R/training_test_comparison.R
trainig_test_comparison.Rd
Function training_test_comparison
calculates performance of the provided model based on specified measure function.
Response of the model is calculated based on test data, extracted from the explainer and training data, provided by the user.
Output can be easily shown with print
or plot
function.
training_test_comparison(
champion,
challengers,
training_data,
training_y,
measure_function = NULL
)
- explainer of champion model.
- explainer of challenger model or list of explainers.
- data without target column that will be passed to predict function and then to measure function. Keep in mind that they have to differ from data passed to an explainer.
- target column for training_data
- measure function that calculates performance of model based on true observation and prediction. Order of parameters is important and should be (y, y_hat).

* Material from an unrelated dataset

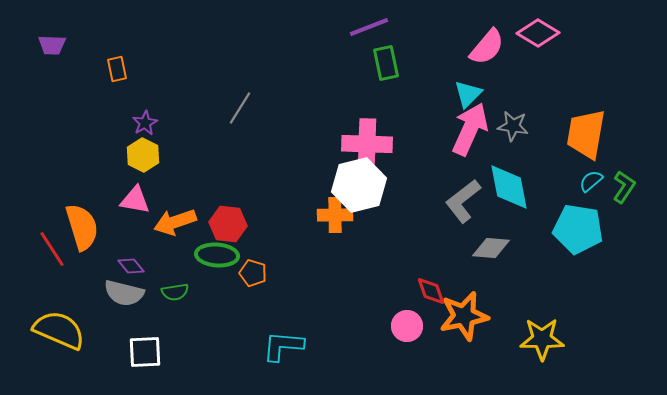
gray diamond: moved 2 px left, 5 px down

By default it is RMSE.
An object of the class training_test_comparison
.
It is a named list containing:
data
data.frame with following columns
measure_test
performance on test set
measure_train
performance on training set
label
label of explainer
type
flag that indicates if explainer was passed as champion or as challenger.
models_info
data.frame containing information about models used in analysis
library("mlr")
library("DALEXtra")
task <- mlr::makeRegrTask(
id = "R",
data = apartments,
target = "m2.price"
)
learner_lm <- mlr::makeLearner(
"regr.lm"
)
model_lm <- mlr::train(learner_lm, task)
explainer_lm <- explain_mlr(model_lm, apartmentsTest, apartmentsTest$m2.price, label = "LM")
#> Preparation of a new explainer is initiated
#> -> model label : LM
#> -> data : 9000 rows 6 cols
#> -> target variable : 9000 values
#> -> predict function : yhat.WrappedModel will be used ( default )
#> -> predicted values : No value for predict function target column. ( default )
#> -> model_info : package mlr , ver. 2.19.0 , task regression ( default )
#> -> predicted values : numerical, min = 1792.597 , mean = 3506.836 , max = 6241.447
#> -> residual function : difference between y and yhat ( default )
#> -> residuals : numerical, min = -257.2555 , mean = 4.687686 , max = 472.356
#> A new explainer has been created!
learner_rf <- mlr::makeLearner(
"regr.ranger"
)
model_rf <- mlr::train(learner_rf, task)
explainer_rf <- explain_mlr(model_rf, apartmentsTest, apartmentsTest$m2.price, label = "RF")
#> Preparation of a new explainer is initiated
#> -> model label : RF
#> -> data : 9000 rows 6 cols
#> -> target variable : 9000 values
#> -> predict function : yhat.WrappedModel will be used ( default )
#> -> predicted values : No value for predict function target column. ( default )
#> -> model_info : package mlr , ver. 2.19.0 , task regression ( default )
#> -> predicted values : numerical, min = 1791.981 , mean = 3505.215 , max = 6256.597
#> -> residual function : difference between y and yhat ( default )
#> -> residuals : numerical, min = -543.8599 , mean = 6.308188 , max = 743.5935
#> A new explainer has been created!
learner_gbm <- mlr::makeLearner(
"regr.gbm"
)
model_gbm <- mlr::train(learner_gbm, task)
explainer_gbm <- explain_mlr(model_gbm, apartmentsTest, apartmentsTest$m2.price, label = "GBM")
#> Preparation of a new explainer is initiated
#> -> model label : GBM
#> -> data : 9000 rows 6 cols
#> -> target variable : 9000 values
#> -> predict function : yhat.WrappedModel will be used ( default )
#> -> predicted values : No value for predict function target column. ( default )
#> -> model_info : package mlr , ver. 2.19.0 , task regression ( default )
#> -> predicted values : numerical, min = 2123.673 , mean = 3505.638 , max = 6058.835
#> -> residual function : difference between y and yhat ( default )
#> -> residuals : numerical, min = -520.6726 , mean = 5.885672 , max = 760.7353
#> A new explainer has been created!
data <- training_test_comparison(explainer_lm, list(explainer_gbm, explainer_rf),
training_data = apartments,
training_y = apartments$m2.price)
plot(data)